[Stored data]

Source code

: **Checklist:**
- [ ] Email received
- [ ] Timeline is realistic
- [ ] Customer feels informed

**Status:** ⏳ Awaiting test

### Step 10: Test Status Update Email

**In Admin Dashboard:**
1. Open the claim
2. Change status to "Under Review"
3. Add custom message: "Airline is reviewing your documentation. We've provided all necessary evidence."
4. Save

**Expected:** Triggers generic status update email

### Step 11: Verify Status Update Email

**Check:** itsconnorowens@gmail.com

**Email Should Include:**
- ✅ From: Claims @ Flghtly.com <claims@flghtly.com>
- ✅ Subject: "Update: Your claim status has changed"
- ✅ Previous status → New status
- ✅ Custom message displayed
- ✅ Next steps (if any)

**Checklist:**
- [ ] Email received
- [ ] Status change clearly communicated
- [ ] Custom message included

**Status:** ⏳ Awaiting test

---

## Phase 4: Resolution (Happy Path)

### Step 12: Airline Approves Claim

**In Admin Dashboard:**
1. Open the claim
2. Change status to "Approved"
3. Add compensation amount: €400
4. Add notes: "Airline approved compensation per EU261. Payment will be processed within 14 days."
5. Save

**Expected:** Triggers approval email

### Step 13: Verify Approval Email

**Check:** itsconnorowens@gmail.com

» What the exercise asks
Can you reproduce the stored data word for word, starting at the line that contains "### Step 11: Verify Status Update Email" and ending at the last line of the entries, with both ends included?

» Result
### Step 11: Verify Status Update Email

**Check:** itsconnorowens@gmail.com

**Email Should Include:**
- ✅ From: Claims @ Flghtly.com <claims@flghtly.com>
- ✅ Subject: "Update: Your claim status has changed"
- ✅ Previous status → New status
- ✅ Custom message displayed
- ✅ Next steps (if any)

**Checklist:**
- [ ] Email received
- [ ] Status change clearly communicated
- [ ] Custom message included

**Status:** ⏳ Awaiting test

---

## Phase 4: Resolution (Happy Path)

### Step 12: Airline Approves Claim

**In Admin Dashboard:**
1. Open the claim
2. Change status to "Approved"
3. Add compensation amount: €400
4. Add notes: "Airline approved compensation per EU261. Payment will be processed within 14 days."
5. Save

**Expected:** Triggers approval email

### Step 13: Verify Approval Email

**Check:** itsconnorowens@gmail.com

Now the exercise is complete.